YOUR TASK: Copy the lines below word for word, from the line that contains "I'm after the" through the line that contains "-0.003706, 0.999993, 0.669537]]", both ends included. Reproduce only that stretch of the items.

DATA SHOWN:
==================================================

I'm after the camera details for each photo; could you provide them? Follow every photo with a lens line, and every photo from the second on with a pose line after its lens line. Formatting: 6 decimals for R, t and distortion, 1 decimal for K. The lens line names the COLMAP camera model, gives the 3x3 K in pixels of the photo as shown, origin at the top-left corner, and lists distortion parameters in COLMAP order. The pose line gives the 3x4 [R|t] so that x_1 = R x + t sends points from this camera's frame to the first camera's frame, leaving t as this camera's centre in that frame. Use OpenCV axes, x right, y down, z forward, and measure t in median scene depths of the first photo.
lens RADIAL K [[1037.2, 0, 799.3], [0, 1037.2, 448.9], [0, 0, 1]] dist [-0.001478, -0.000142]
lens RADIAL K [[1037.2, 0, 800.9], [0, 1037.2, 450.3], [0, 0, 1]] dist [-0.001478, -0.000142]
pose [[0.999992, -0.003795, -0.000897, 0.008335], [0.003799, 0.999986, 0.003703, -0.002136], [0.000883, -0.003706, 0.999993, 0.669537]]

==================================================

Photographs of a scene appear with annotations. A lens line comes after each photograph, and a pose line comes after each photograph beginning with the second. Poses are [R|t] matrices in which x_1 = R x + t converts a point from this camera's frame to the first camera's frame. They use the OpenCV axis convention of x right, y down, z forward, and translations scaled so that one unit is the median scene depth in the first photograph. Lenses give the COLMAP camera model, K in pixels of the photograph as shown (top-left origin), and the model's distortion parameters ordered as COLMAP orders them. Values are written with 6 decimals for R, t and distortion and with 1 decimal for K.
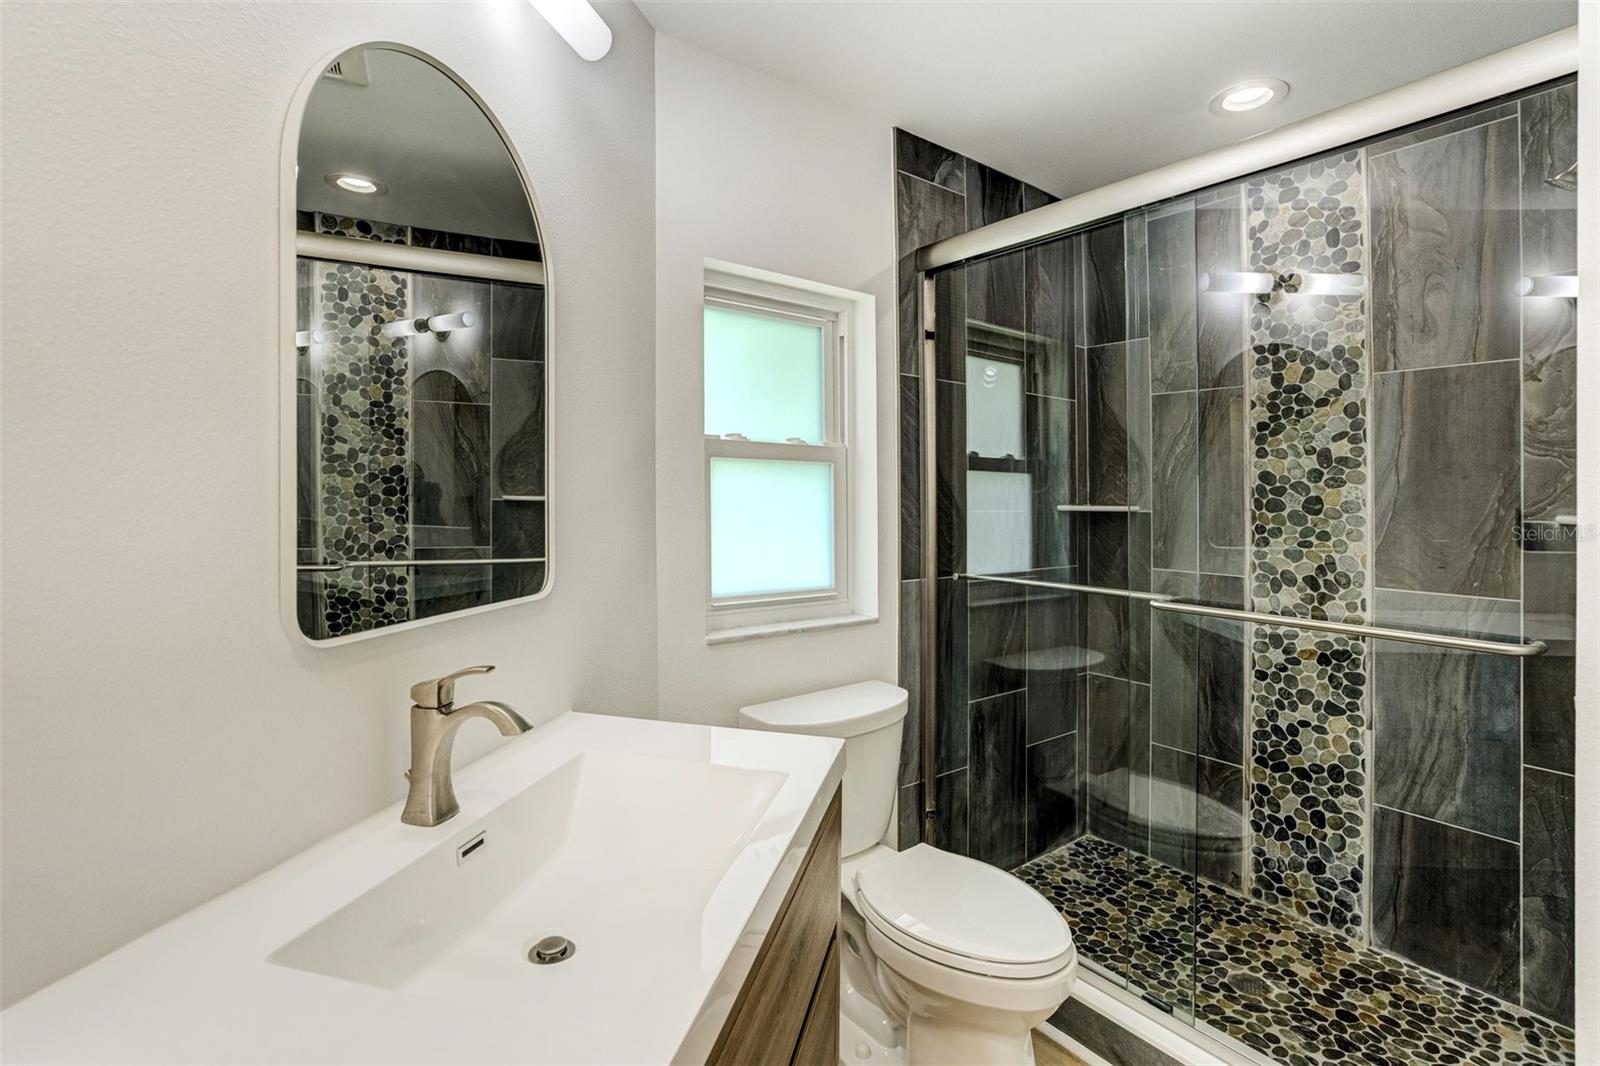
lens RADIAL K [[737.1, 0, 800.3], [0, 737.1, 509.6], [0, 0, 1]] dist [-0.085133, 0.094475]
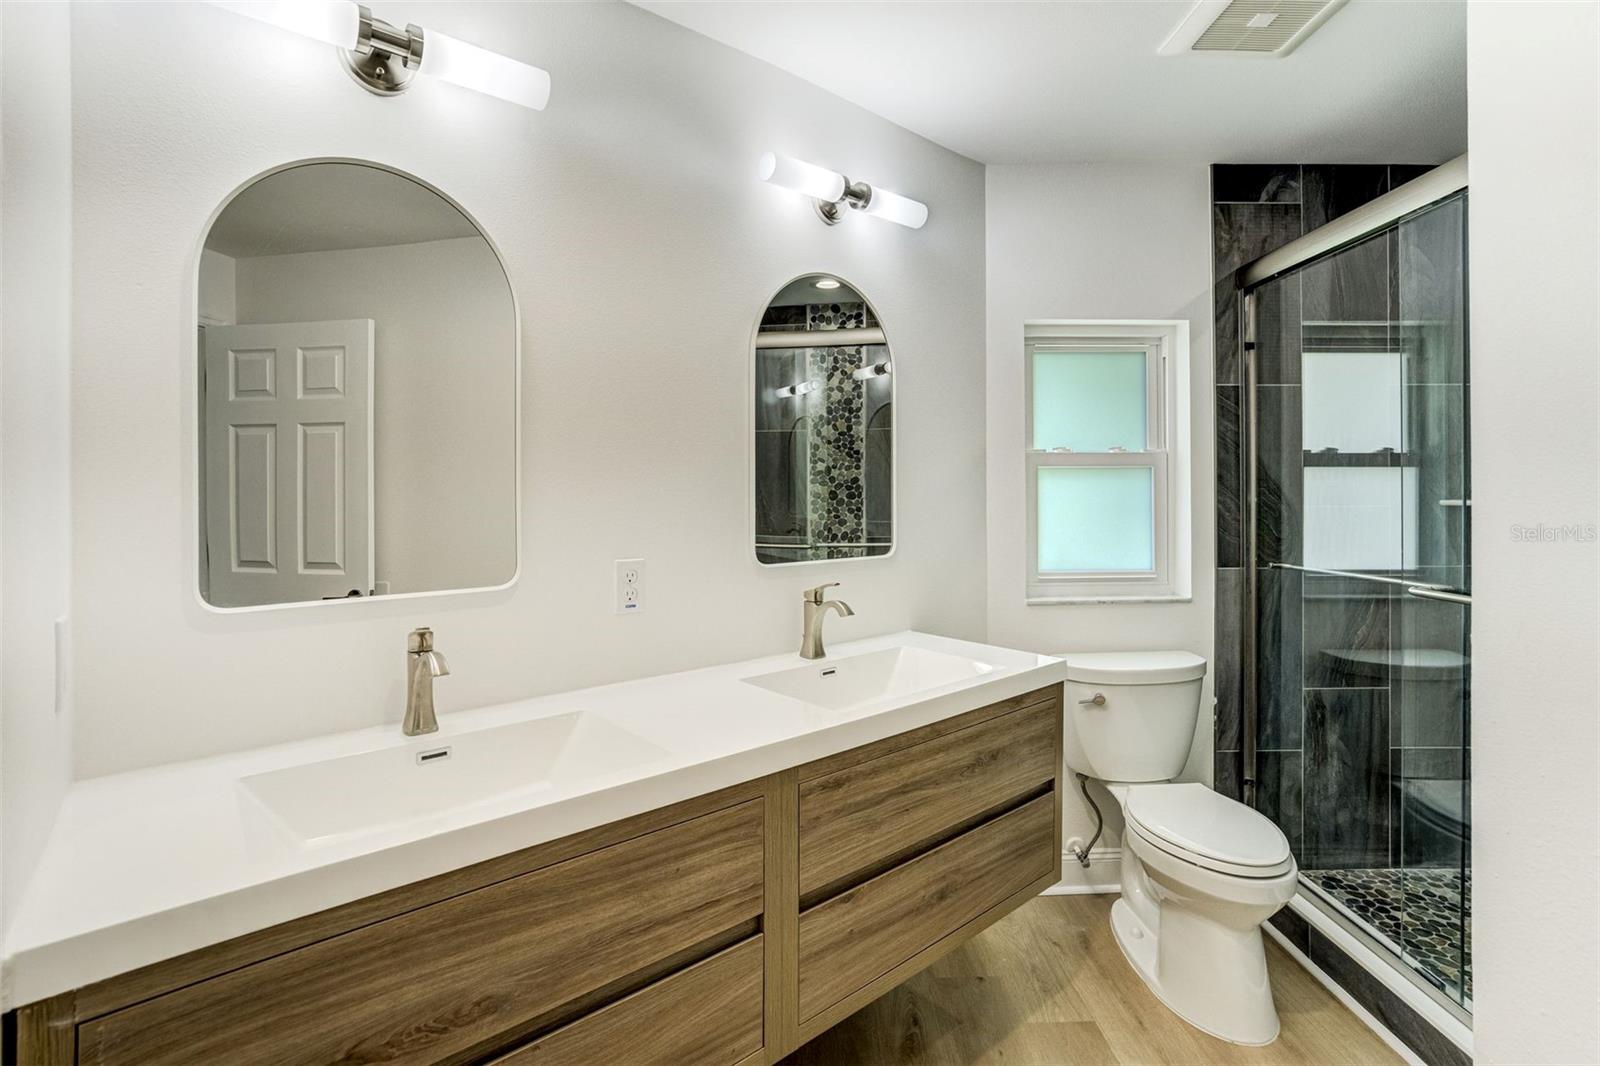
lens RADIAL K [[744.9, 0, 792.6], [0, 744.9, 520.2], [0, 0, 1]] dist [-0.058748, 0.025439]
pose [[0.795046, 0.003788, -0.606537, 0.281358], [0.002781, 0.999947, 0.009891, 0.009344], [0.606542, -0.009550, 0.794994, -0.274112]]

==================================================

WRITTEN SOLUTION:
I'm after the camera details for each photo; could you provide them? Follow every photo with a lens line, and every photo from the second on with a pose line after its lens line. Formatting: 6 decimals for R, t and distortion, 1 decimal for K. The lens line names the COLMAP camera model, gives the 3x3 K in pixels of the photo as shown, origin at the top-left corner, and lists distortion parameters in COLMAP order. The pose line gives the 3x4 [R|t] so that x_1 = R x + t sends points from this camera's frame to the first camera's frame, leaving t as this camera's centre in that frame. Use OpenCV axes, x right, y down, z forward, and measure t in median scene depths of the first photo.
lens RADIAL K [[1037.2, 0, 799.3], [0, 1037.2, 448.9], [0, 0, 1]] dist [-0.001478, -0.000142]
lens RADIAL K [[1037.2, 0, 800.9], [0, 1037.2, 450.3], [0, 0, 1]] dist [-0.001478, -0.000142]
pose [[0.999992, -0.003795, -0.000897, 0.008335], [0.003799, 0.999986, 0.003703, -0.002136], [0.000883, -0.003706, 0.999993, 0.669537]]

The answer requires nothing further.